本文の抜粋:
··········

どれ程の量が含まれているか?ですが、それは採掘場所によって異なりますので、モンモリロナイト肥料に含まれるゼオライトの量を断言する事はできません。

もう少し細かく見てみますと、地力薬師は緑色凝灰岩を採掘して粉砕したものになりまして、この岩石にモンモリロナイトとゼオライトが含まれていることになります。
他の鉱物としまして、緑泥石や角閃石等も含まれています。
この話を更に深堀りしますと、市販されているゼオライトは凝灰岩の内、ゼオライトの比率が高い岩石(沸石凝灰岩)を選んで採掘した資材になります。
※沸石凝灰岩に関しては青木正博 鉱物・岩石入門 株式会社誠文堂新光社をご覧ください。
モンモリロナイトとゼオライトの構造を見ていきます。
2:1型粘土鉱物であるモンモリロナイトは

ケイ素(Si:●)を中心として、周りに○のOもしくはOH(ヒドロキシ基)で構成された四面体と

アルミニウム(Al:●)を中心として、周りに○のOもしくはOH(ヒドロキシ基)で構成された八面体が

図:山崎淳司著 粘土鉱物の構造と化学 化学と教育 68巻 9号(2020年) 356ページ 図1より引用

図:山崎淳司著 粘土鉱物の構造と化学 化学と教育 68巻 9号(2020年) 357ページ 図2より引用
シートの重なり方によって、粘土鉱物の機能と名称が異なってきます。
※粘土鉱物の実際は上の図の構造が何層も重なった形をしています。

※図:エッセンシャル 土壌微生物学 作物生産のための基礎 - 講談社 54ページ 図4.10を参考にして作成
※灰色の層は四面体シート、赤の層は八面体シートを表しています
詳細は端折りますが、各シートが層状に重なることで、上の図のように荷電します。

··········

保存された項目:
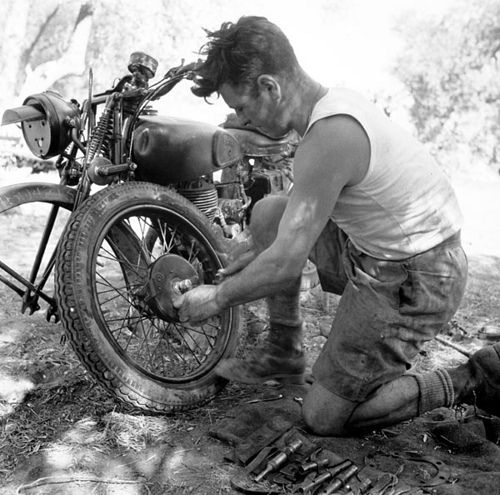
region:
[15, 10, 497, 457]
man fixing the wheel of the bike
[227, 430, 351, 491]
tools on the ground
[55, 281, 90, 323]
treads on the tire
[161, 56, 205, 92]
handle bar on the bike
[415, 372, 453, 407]
sock on the man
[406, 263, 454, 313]
pocket on the back shorts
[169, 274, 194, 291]
screw on the tire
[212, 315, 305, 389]
black boot on the foot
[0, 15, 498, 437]
man repairing old motorcycle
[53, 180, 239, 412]
man holding worn motorcycle tire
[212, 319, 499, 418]
man wearing dusty work boots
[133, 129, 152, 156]
dent in motorcycle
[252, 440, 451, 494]
tools placed on ground next to man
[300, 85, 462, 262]
man wearing white tank top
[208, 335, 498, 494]
man kneeling on blanket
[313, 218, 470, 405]
man wearing shorts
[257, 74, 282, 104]
man has an ear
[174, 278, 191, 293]
metal bold in middle of wheel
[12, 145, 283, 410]
This is a wheel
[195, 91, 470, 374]
The man is dirty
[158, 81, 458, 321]
This is a picture of men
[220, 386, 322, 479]
These are metal tools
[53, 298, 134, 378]
This is a tire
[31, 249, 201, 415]
The tire is rubber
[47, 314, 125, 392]
The tire is black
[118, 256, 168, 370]
These are metal spikes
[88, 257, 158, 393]
The spikes are silver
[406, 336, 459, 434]
These are rolled socks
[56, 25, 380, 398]
a man repairing a motor bike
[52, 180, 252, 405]
the motor bikes front tire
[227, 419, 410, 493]
the mans tools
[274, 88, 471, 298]
the man is wearing a sleeveless shirt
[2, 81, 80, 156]
the motor bikes headlight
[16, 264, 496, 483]
the man is repairing the bike in the shade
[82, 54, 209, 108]
the motor bikes handle bars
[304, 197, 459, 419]
the man is wearing shorts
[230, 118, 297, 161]
a portion of the bikes seat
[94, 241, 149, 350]
the tires spokes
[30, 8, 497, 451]
a man fixing a wheel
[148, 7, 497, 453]
man wears a white tank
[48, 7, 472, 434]
man is holding a tire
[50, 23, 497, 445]
a tire in front a man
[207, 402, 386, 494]
tools are on the ground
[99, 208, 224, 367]
spokes of a wheel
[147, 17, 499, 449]
man is kneeling on the ground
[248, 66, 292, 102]
an ear of a man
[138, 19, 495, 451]
man wears shorts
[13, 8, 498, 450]
a motorcycle behind a man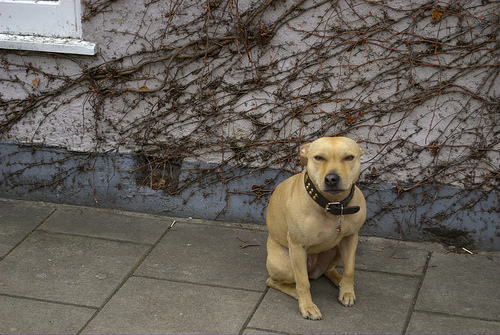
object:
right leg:
[287, 245, 319, 305]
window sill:
[0, 35, 98, 56]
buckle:
[323, 202, 346, 220]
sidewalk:
[0, 200, 499, 335]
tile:
[414, 255, 499, 315]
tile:
[335, 237, 428, 276]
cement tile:
[132, 220, 275, 292]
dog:
[259, 137, 370, 321]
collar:
[304, 169, 360, 215]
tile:
[35, 204, 176, 245]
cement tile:
[0, 230, 154, 311]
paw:
[324, 265, 342, 287]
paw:
[338, 283, 356, 308]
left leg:
[338, 231, 360, 288]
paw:
[296, 299, 323, 321]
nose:
[323, 172, 342, 187]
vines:
[105, 30, 182, 92]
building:
[0, 0, 499, 249]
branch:
[29, 90, 95, 143]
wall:
[0, 0, 499, 249]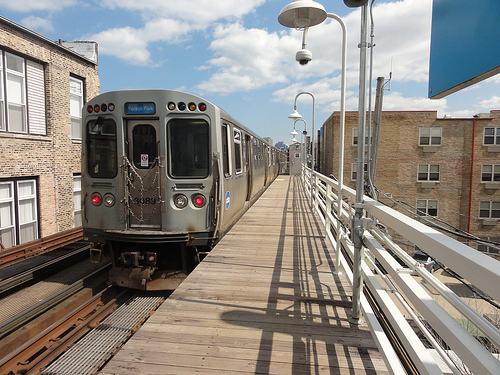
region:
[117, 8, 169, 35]
white clouds in blue sky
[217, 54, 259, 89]
white clouds in blue sky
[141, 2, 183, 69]
white clouds in blue sky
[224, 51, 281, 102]
white clouds in blue sky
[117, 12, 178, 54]
white clouds in blue sky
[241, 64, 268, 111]
white clouds in blue sky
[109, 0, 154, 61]
white clouds in blue sky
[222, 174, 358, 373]
shadow of lights on ground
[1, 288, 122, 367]
train tracks on the ground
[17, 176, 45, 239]
window on the building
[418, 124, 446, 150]
windows on the house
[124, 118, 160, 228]
back door of the train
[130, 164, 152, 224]
chains on back door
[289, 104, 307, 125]
street light on pole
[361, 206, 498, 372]
white barrier around tracks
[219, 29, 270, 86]
clouds in the sky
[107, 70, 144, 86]
patch of clear blue sky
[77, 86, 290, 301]
Train on the tracks.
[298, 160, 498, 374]
White railing on the platform.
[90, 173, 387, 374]
Wooden platform by the train.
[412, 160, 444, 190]
Window on the building.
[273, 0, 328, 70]
Lights over the platform.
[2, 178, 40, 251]
White curtains in the window.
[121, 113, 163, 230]
Door on the train.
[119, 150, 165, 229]
chains on the door.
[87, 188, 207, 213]
Lights on the train.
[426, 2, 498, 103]
Blue sign on the platform.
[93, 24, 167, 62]
white clouds in blue sky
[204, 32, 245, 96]
white clouds in blue sky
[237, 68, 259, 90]
white clouds in blue sky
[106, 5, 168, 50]
white clouds in blue sky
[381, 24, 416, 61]
white clouds in blue sky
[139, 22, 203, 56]
white clouds in blue sky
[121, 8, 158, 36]
white clouds in blue sky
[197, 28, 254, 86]
white clouds in blue sky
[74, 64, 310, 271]
A silver train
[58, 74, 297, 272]
A silver train on the tracks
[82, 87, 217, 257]
A silver train with red headlights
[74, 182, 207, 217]
four train headlights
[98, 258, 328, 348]
wooden platform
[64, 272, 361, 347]
wooden platform next to railway tracks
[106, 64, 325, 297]
wooden platform next to a silver train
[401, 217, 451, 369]
white fence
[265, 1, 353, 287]
A light on a wooden platform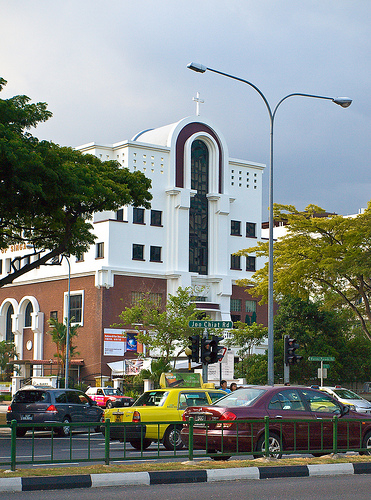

··········

やること:
• A. モンモリロナイトとゼオライトについての本文で、緑色凝灰岩に含まれるとされている鉱物をすべて挙げてください。
• B. モンモリロナイトとゼオライトについての本文を、最後の文の後から書き継いでください。
記録は本文の内容とは関係がありません。

解答:
• A. モンモリロナイト、ゼオライト、緑泥石、角閃石

• B.
負に荷電した箇所が保肥力のCECに当たり、正に荷電した箇所がAECに当たります。
一方、ゼオライトは、

黒い丸の箇所がケイ素(Si)かアルミニウム(Al)の四面体が

※上の図はQ2. ゼオライトの骨格構造? | 一般社団法人 日本ゼオライト学会の(図 様々な細孔構造を持つゼオライト)のMORを参考にして作成
※MORは日本で採掘出来るゼオライトの一種のモルデナイト(Mordenite)の骨格コードになります。
上の図のように規則正しく並んだ骨格が基本的な結晶構造となり、水や養分を保持出来る孔を持っている。
※各頂点がSiかAlのどちらかになる

基本的に構造はケイ素(Si)が主になっていて、所々にアルミニウム(Al)が入り込んだ形になっている。
詳細は端折りますが、アルミニウムの箇所が負の荷電になり、保肥力(CEC)の要素になります。
ゼオライトの構造の方が負に荷電した箇所の密度が大きくなる傾向があり、それが高いCECの要因になります。
※正に荷電した箇所が無いため、リン酸吸収係数が上がりにくいという特徴があります。
※ゼオライトはケイ素(Si)で出来た骨格内に入り込んだアルミニウム(Si)の量が多い程CECが高くなるそうです。
※天然ゼオライトのモルデナイトの化学組成が(Na2,Ca,K2)4(Al8Si40)O96·28H2Oになりまして、Al:Si = 1:5になります。
鉱物系の土壌改良材を使用する時、保肥力の向上や微量要素の補給を目的としていることが多いですが、

粘土鉱物が持つ特徴の一つの植物性の有機物(腐植酸のような化合物)と結合して、土壌の物理性と化学性の向上を狙うといった事もあるかと思います。
粘土鉱物と腐植酸の結合は主に、粘土鉱物にある正に荷電した箇所との結合と、粘土-アルミニウム等の陽イオン-腐植酸のように金属の陽イオンを介しての結合の2つがあります。
前者は粘土鉱物のみの特徴になり、後者は粘土鉱物とゼオライトのどちらでも結合が起こり得る可能性があります。
上記の内容を加味すると、化学性のみを高めたい場合はゼオライトを選択し,土の物理性と化学性を同時に高めたい場合は、モンモリロナイトを選択すると良い結果になりやすいという事がわかります。
※モンモリロナイトを施肥する場合は、腐植質の肥料の併用をおすすめします。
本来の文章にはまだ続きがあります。